I think the problem is that the skb may be cloned, so a write into any
portion of the paged data requires a pull. If it weren't for this,
then we could do the write and checksumming without pulling (eg kmap
the page, get the csum_partial of the bytes you'll write over, do the
write, get the csum_partial of the bytes you just wrote, then unkmap,
then update skb->csum to be skb->csum - csum of the bytes you wrote
over + csum of the bytes you wrote). I think we would even be able to
provide a direct data slice to non-contiguous pages without needing
the additional copy to a stack buffer (eg kmap the non-contiguous
pages to a contiguous virtual address that we pass back to the bpf
program, and then when the bpf program is finished do the cleanup for
the mappings).

Three ideas I'm thinking through as a possible solution:
1) Enforce that the skb is always uncloned for skb-type bpf progs (we
currently do this just for the skb head, see bpf_unclone_prologue()),
but I'm not sure if the trade-off (pulling all the packet data, even
if it won't be used) is acceptable.

2) Don't support cloned skbs for bpf_dynptr_write/data and don't do
any pulling. If the prog wants to use bpf_dynptr_write/data, then they
have to pull it first

2) (uglier than #1 and #2) For bpf_dynptr_write()s, pull if the write
is to a paged area and the skb is cloned, otherwise write to the paged
area without pulling; if we do this, then we always have to invalidate
all data slices associated with the skb (even for writes to the head)
since at prog load time, the verifier doesn't know if the pull happens
or not. For bpf_dynptr_data()s, follow the same policy.
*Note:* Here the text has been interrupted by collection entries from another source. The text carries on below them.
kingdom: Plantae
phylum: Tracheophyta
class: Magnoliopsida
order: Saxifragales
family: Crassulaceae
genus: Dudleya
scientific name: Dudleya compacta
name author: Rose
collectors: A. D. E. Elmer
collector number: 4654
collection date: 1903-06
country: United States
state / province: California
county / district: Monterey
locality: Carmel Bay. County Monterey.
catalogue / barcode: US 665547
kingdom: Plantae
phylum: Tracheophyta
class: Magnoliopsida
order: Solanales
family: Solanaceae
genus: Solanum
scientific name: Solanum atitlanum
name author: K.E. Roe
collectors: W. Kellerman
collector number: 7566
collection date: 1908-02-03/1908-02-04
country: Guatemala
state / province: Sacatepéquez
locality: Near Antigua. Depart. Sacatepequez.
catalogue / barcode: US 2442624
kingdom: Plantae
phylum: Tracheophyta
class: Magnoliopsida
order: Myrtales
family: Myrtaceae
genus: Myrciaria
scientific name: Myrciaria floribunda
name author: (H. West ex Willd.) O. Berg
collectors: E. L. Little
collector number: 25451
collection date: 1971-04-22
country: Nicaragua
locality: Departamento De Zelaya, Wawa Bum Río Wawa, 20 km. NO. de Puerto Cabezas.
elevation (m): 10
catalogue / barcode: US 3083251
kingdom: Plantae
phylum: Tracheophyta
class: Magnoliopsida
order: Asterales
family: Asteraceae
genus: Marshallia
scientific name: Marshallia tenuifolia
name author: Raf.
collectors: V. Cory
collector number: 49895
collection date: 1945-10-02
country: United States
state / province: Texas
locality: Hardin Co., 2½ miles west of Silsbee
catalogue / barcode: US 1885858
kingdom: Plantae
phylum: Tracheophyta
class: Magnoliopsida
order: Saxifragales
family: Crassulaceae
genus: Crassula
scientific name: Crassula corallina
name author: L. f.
I'm leaning towards 2. What are your thoughts?

>
> The point of skb_header_pointer() is to expose the chunk of the packet
> pointed to by [skb, offset, len] as a linear buffer. Potentially coping
> it out to a stack buffer *IIF* the header is not contiguous inside the
> skb head, which should very rarely happen.
>
> Here it seems we return an error so that user must pull if the data is
> not linear, which is defeating the purpose. The user of
> skb_header_pointer() wants to avoid the copy while _reliably_ getting
> a contiguous pointer. Plus pulling in the header may be far more
> expensive than a small copy to the stack.
>
> The pointer returned by skb_header_pointer is writable, but it's not
> guaranteed that the writes go to the packet, they may go to the
> on-stack buffer, so the caller must do some sort of:
>
>         if (data_ptr == stack_buf)
>                 skb_store_bits(...);
>
> Which we were thinking of wrapping in some sort of flush operation.
>
> If I'm reading this right dynptr as implemented here do not provide
> such semantics, am I confused in thinking that this is a continuation
> of the XDP multi-buff discussion? Is it a completely separate thing
> and we'll still need a header_pointer like helper?